I can solve $P(x \in A | y \in B )$  when $A$ and $B$ are intervals
but this conditioning uses $y=2x$, which is a line. 
How to control $x$ and $y$ ?
 A: Here are two natural interpretations of the question, which lead to different solutions and show the question is not well founded.

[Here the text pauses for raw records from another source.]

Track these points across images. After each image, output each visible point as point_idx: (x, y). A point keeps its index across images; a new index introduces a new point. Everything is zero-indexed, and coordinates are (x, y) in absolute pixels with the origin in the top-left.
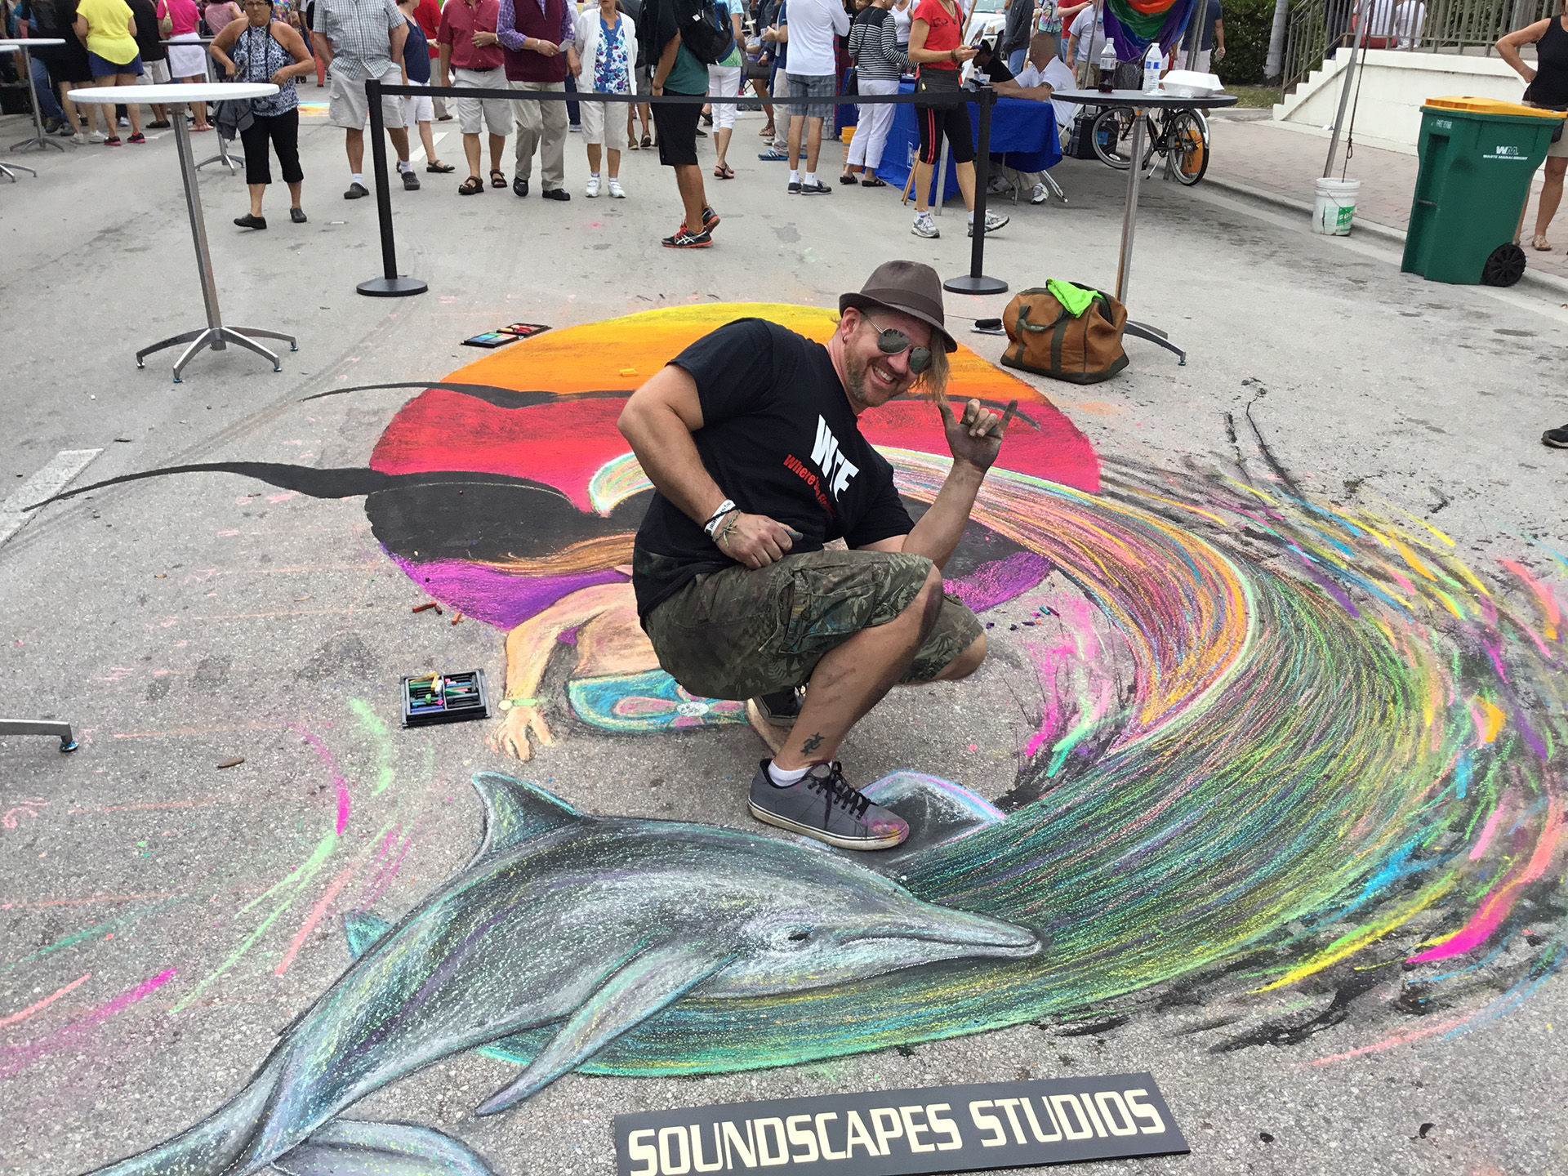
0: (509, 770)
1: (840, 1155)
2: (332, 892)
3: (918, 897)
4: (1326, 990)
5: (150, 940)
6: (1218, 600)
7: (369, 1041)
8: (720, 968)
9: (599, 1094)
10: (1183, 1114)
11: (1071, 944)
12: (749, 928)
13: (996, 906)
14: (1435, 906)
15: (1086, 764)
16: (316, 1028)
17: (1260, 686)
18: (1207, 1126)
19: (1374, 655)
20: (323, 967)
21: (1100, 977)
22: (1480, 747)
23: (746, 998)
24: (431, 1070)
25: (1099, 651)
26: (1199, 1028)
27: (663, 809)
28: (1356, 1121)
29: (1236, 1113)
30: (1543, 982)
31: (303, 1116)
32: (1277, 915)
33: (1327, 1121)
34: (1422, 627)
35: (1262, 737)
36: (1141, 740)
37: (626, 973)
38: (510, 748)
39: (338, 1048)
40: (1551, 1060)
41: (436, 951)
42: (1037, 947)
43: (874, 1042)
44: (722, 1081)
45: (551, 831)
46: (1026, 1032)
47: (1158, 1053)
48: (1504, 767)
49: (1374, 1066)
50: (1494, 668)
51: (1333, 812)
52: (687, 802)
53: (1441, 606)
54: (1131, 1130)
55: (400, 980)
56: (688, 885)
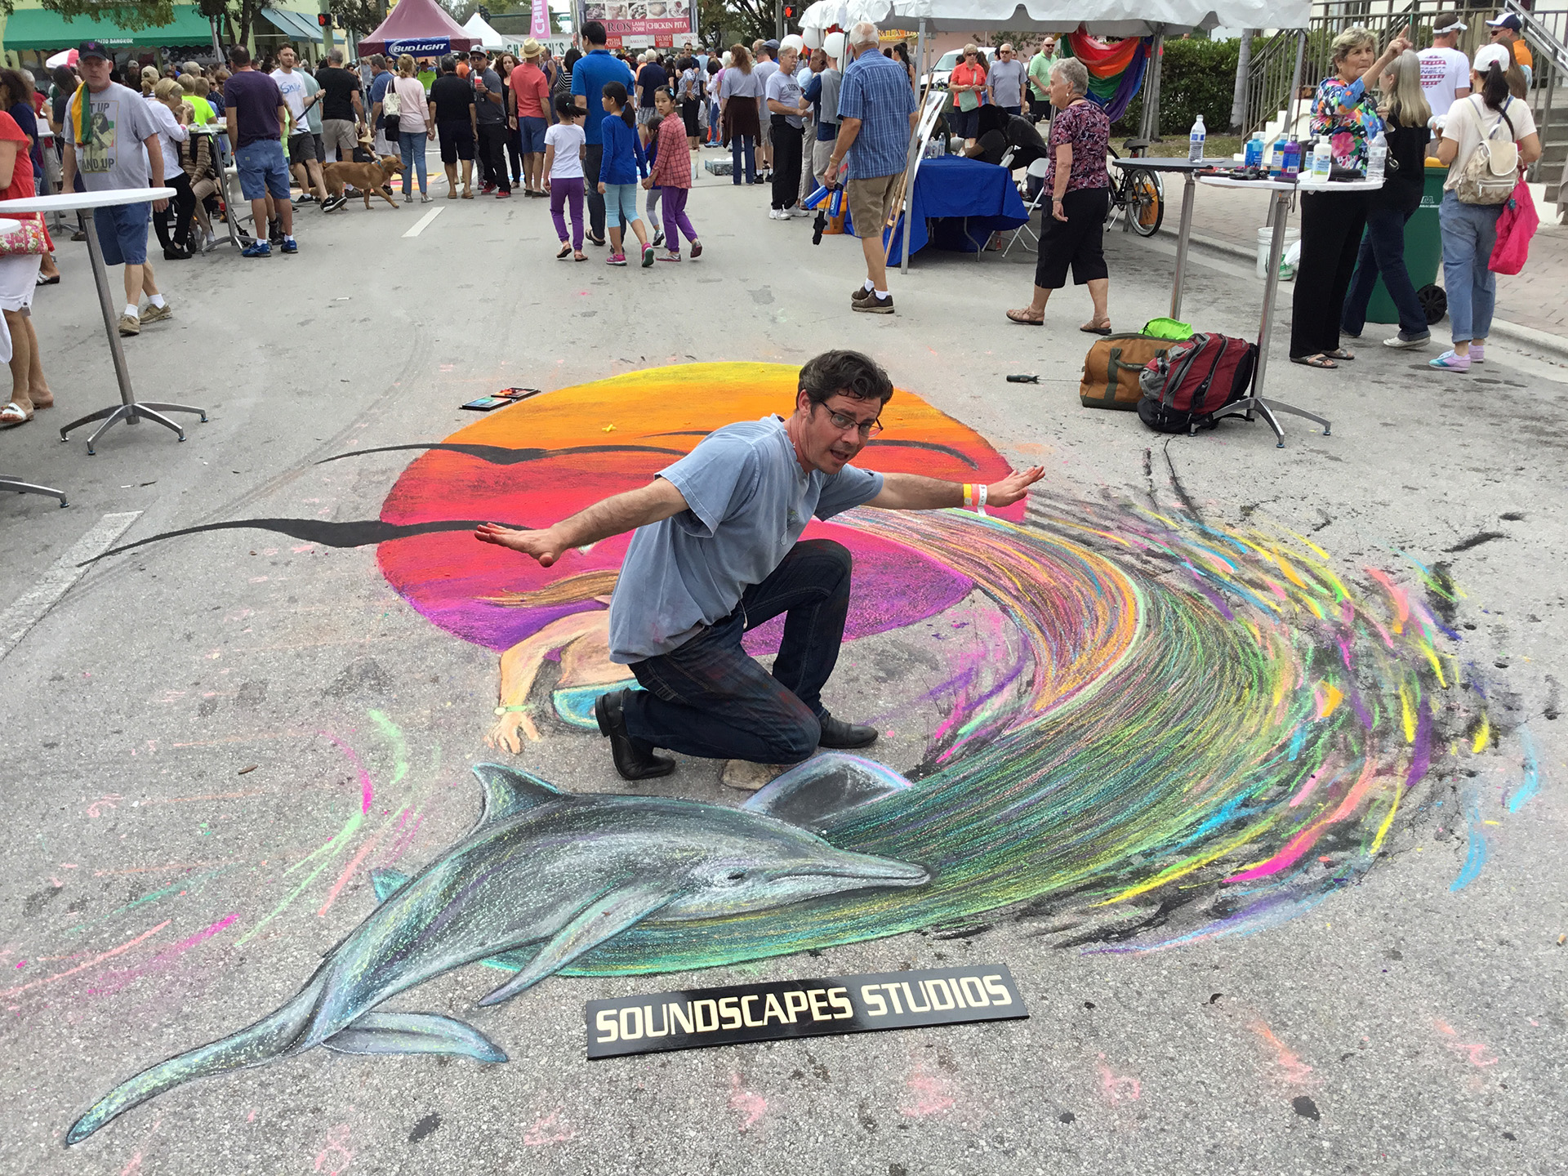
1: (759, 1023)
2: (361, 855)
4: (1154, 903)
5: (216, 894)
6: (1114, 610)
7: (394, 959)
8: (671, 900)
9: (574, 989)
10: (1027, 990)
11: (953, 875)
12: (697, 871)
13: (898, 851)
14: (1254, 841)
15: (983, 743)
16: (352, 951)
17: (1135, 679)
18: (1044, 998)
19: (1240, 651)
20: (357, 909)
21: (975, 898)
22: (1317, 721)
25: (1005, 654)
26: (1047, 931)
28: (1162, 993)
29: (1069, 989)
30: (1330, 894)
31: (344, 1011)
32: (1123, 850)
33: (1139, 993)
34: (1286, 627)
35: (1133, 718)
36: (1031, 723)
37: (596, 906)
38: (504, 745)
39: (370, 965)
40: (1325, 948)
41: (446, 895)
42: (926, 879)
43: (790, 947)
44: (670, 977)
45: (538, 806)
46: (910, 938)
47: (1013, 950)
48: (1333, 736)
49: (1182, 955)
50: (1342, 658)
51: (1182, 773)
53: (1306, 608)
54: (985, 1002)
55: (417, 916)
56: (649, 842)
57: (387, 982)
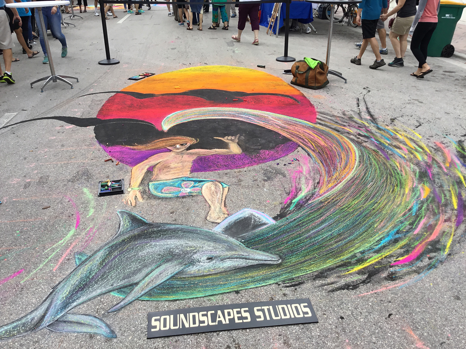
0: (128, 209)
1: (214, 324)
2: (72, 246)
3: (246, 246)
4: (365, 273)
5: (17, 261)
6: (347, 156)
7: (78, 291)
8: (185, 268)
9: (145, 306)
10: (318, 311)
11: (290, 260)
12: (195, 256)
13: (270, 249)
14: (401, 248)
15: (301, 206)
16: (63, 287)
17: (357, 182)
18: (324, 314)
19: (393, 172)
20: (68, 268)
21: (298, 270)
22: (421, 200)
23: (192, 277)
24: (96, 299)
25: (310, 172)
26: (325, 285)
27: (173, 221)
28: (370, 313)
29: (334, 311)
30: (431, 271)
31: (57, 312)
32: (353, 251)
33: (361, 313)
34: (408, 163)
35: (355, 197)
36: (319, 199)
37: (157, 270)
38: (129, 203)
39: (69, 293)
40: (431, 294)
41: (101, 264)
42: (280, 261)
43: (228, 290)
44: (182, 302)
45: (139, 227)
46: (273, 286)
47: (312, 292)
48: (428, 206)
49: (377, 296)
50: (429, 175)
51: (374, 219)
52: (181, 219)
53: (415, 156)
54: (302, 315)
55: (89, 273)
56: (178, 243)
57: (75, 300)
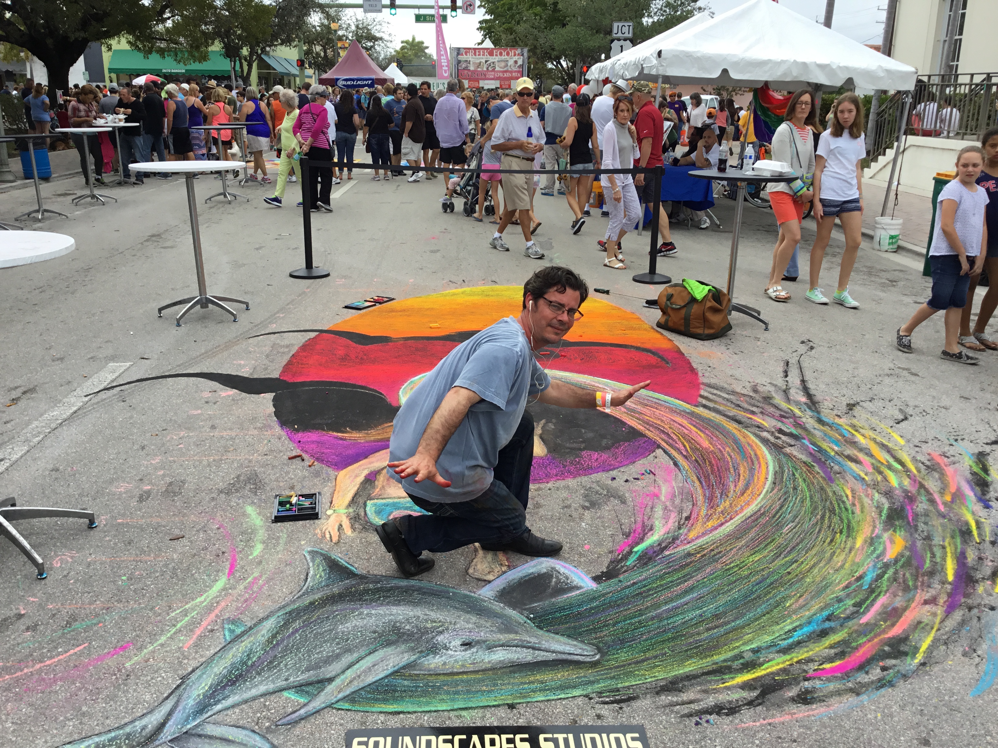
0: (325, 547)
2: (220, 608)
4: (755, 688)
5: (121, 627)
6: (752, 470)
7: (227, 685)
8: (419, 658)
9: (342, 719)
11: (617, 656)
12: (440, 638)
13: (580, 634)
14: (831, 647)
15: (650, 559)
16: (200, 677)
17: (762, 520)
19: (836, 506)
20: (209, 646)
21: (629, 674)
22: (885, 561)
23: (431, 675)
25: (673, 496)
26: (677, 704)
30: (883, 691)
31: (187, 720)
32: (738, 647)
34: (870, 491)
35: (757, 549)
36: (684, 548)
37: (368, 658)
38: (328, 536)
39: (210, 688)
40: (875, 733)
41: (269, 641)
42: (598, 657)
43: (495, 701)
44: (409, 716)
45: (342, 581)
46: (580, 701)
47: (651, 716)
48: (896, 573)
49: (771, 730)
50: (907, 516)
51: (787, 592)
53: (885, 479)
55: (248, 655)
56: (411, 614)
57: (219, 701)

First, $Y=2X$ means that $Z=2$ with $Z=Y/X$ hence this could be asking for $u(2)$, where $$P(X\geqslant \tfrac12\mid Z)=u(Z)$$
To compute this, note that the joint PDF of $(X,Z)$ is $$f_{X,Z}(x,z)=\tfrac12x^3z\quad\text{on}\quad x>0,\ z>1,\ x<\tfrac2z$$
hence, for every $z>1$, the conditional PDF is $$f_{X\mid Z}(x\mid z)\propto  x^3\quad\text{on}\quad 0<x<\tfrac2z$$ that is,
$$f_{X\mid Z}(x\mid z)=\tfrac14z^4x^3\quad\text{on}\quad 0<x<\tfrac2z$$
In particular, $$f_{X\mid Z}(x\mid 2)=4x^3\quad\text{on}\quad 0<x<1$$ hence 
$$P(X\geqslant \tfrac12\mid Z=2)=\int_{1/2}^14x^3dx=1-\tfrac1{16}$$

But $Y=2X$ also means that $T=0$ with $T=Y-2X$ hence this could as well be asking for $v(0)$, where
$$P(X\geqslant \tfrac12\mid T)=v(T)$$
To compute this, note that the joint PDF of $(X,T)$ is $$f_{X,T}(x,t)=\tfrac12x(t+2x)\quad\text{on}\quad 0<x<t+2x<2$$
hence, for every $|t|<2$, the conditional PDF is $$f_{X\mid T}(x\mid t)\propto  x(t+2x)\quad\text{on}\quad x>0,\ x>-t,\ x<1-t/2$$
In particular, $$f_{X\mid T}(x\mid 0)=3x^2\quad\text{on}\quad 0<x<1$$
hence $$P(X\geqslant \tfrac12\mid T=0)=\int_{1/2}^13x^2dx=1-\tfrac18$$

Hmmm... $1-\tfrac1{16}\ne1-\tfrac1{8}$, right? So, which solution is correct? Both are, and perhaps yet a third one...